Inception Score calculation

Opened this issue · 5 comments

The Inception Score calculation has 3 mistakes.

It uses an outdated Inception network that in fact outputs a 1008-vector of classes (see the following GitHub issue):

It turns out that the 1008 size softmax output is an artifact of dimension back-compatibility with a older, Google-internal system. Newer versions of the inception model have 1001 output classes, where one is an "other" class used in training. You shouldn't need to pay any attention to the extra 8 outputs.

Fix: See link for the new inception Model.

It calculates the kl-divergence directly using logs, which leads to numerical instabilities (can output nan instead of inf). Instead, scipy.stats.entropy should be used.

kl = part * (np.log(part) - np.log(np.expand_dims(np.mean(part, 0), 0)))
kl = np.mean(np.sum(kl, 1))

Fix: Replace the above with something along the lines of the following:

py = np.mean(part, axis=0)
l = np.mean([entropy(part[i, :], py) for i in range(part.shape[0])])

It calculates the mean of the exponential of the split rather than the exponential of the mean:

Here is the code in inception_score.py which does this:

    scores.append(np.exp(kl))
return np.mean(scores), np.std(scores)

This is clearly problematic, as can easily be seen in a very simple case with a x~Bernoulli(0.5) random variable that E[e^x] = .5(e^(0) + e^(1)) != e^(.5(0)+.5(1)) = e^[E[x]]. This can further be seen with an example w/ a uniform random variable, where the split-mean over-estimates the exponential.

import numpy as np
data = np.random.uniform(low=0., high=15., size=1000)
split_data = np.split(data, 10)
np.mean([np.exp(np.mean(x)) for x in split_data]) # 1608.25
np.exp(np.mean(data)) # 1477.25

Fix: Do not calculate the mean of the exponential of the split, and instead calculate the exponential of the mean of the KL-divergence over all 50,000 inputs.

The first point is an important issue. For the third point, note that they do NOT intend to calculate the inception score (IS) for 50,000 inputs. Rather, they spit 50,000 samples into 10 splits each with 5,000 samples. They then calculate IS for each split and return the average IS over splits. So the code is correct.

So,which version is correct?

Hi, I have rewritten the code for calculating Inception Score, taking the first problem into consideration:https://github.com/tsc2017/inception-score

As to the second problem, since the softmax function hardly outputs a 0 for a category, which means the conditional and marginal distribution of y is supported on all the 1000 classes, it is unlikely to get a 0*log(0), log(∞) or divide-by-0 error, and I do not observe any numerical instability, neither with the old nor with my new implementation.

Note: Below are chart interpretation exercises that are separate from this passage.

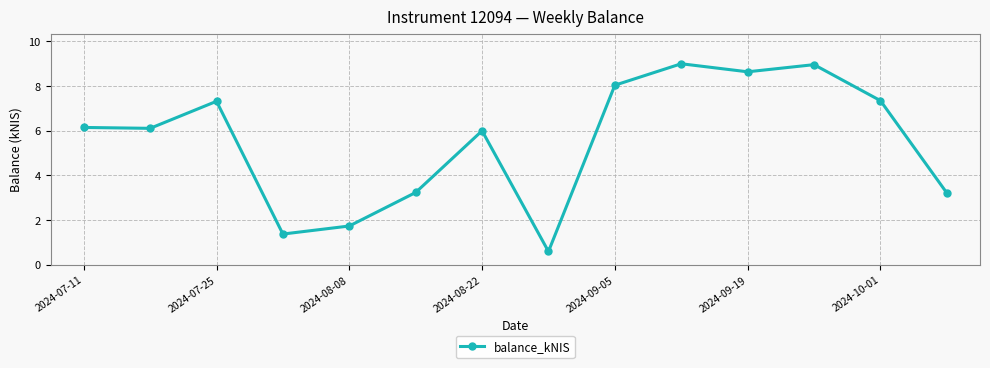

What is the greatest value displayed?

9.0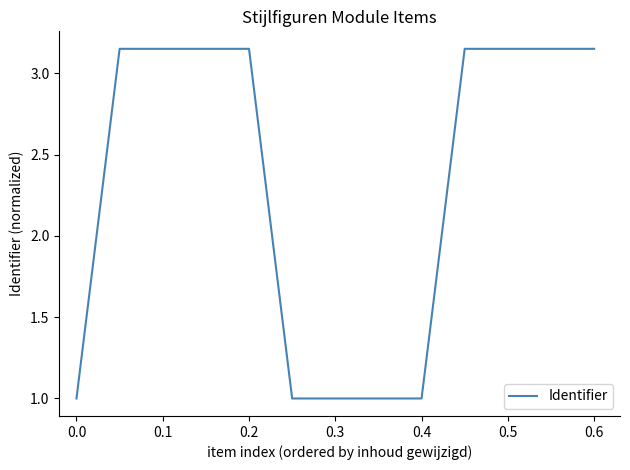

What is the smallest value displayed?

1.0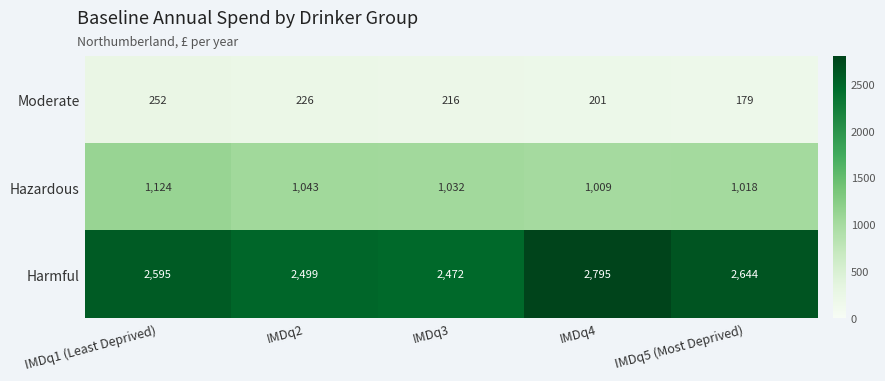

Rank the series at IMDq1 (Least Deprived) from highest to lowest value.

Harmful, Hazardous, Moderate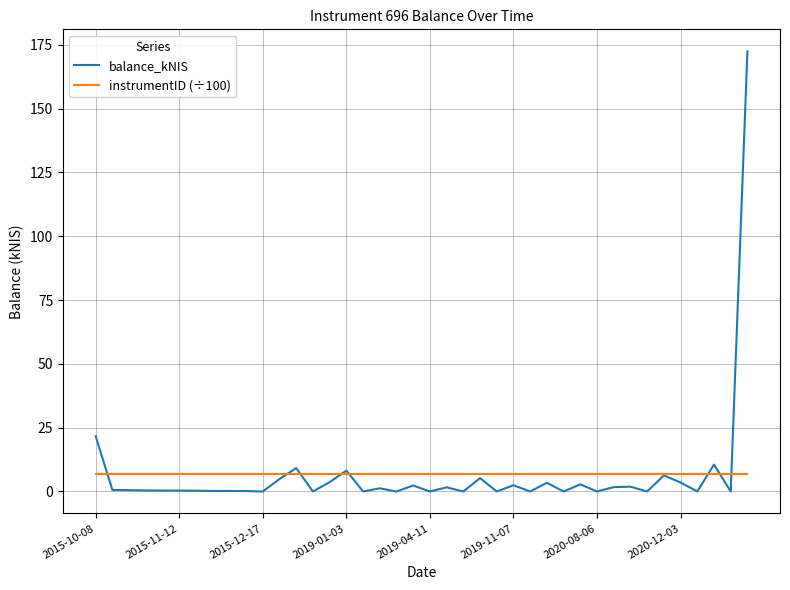

What is the minimum value for instrumentID (÷100)?

7.0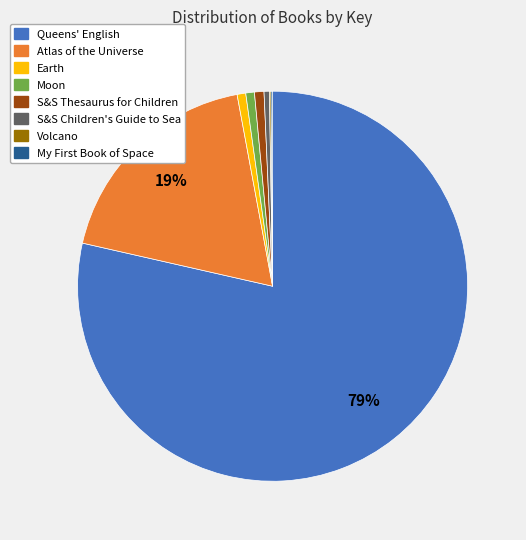

Combined, do Moon and Atlas of the Universe account for over 50%?

No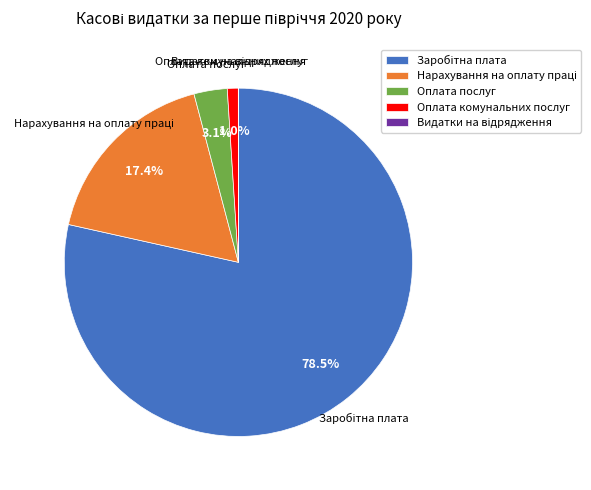

Is there a majority slice in this chart?

Yes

Lastly, since the inception score is approximated by a statistic of a sample, just make sure the sample size is big enough. The common use of 50000 images in 10 splits seems acceptable. Take the CIFAR-10 training set images as an example, the inception score is around 11.34 in 1 split and 11.31±0.08 if in 10 splits.

Can anyone tell me where can I find the material about the inception score?

@lipanpeng https://arxiv.org/abs/1801.01973

@xunhuang1995 the third point is valid, because 5k splits might be too small to adequately represent 1k classes. And as they show in the paper, IS changes depending on the size of the split.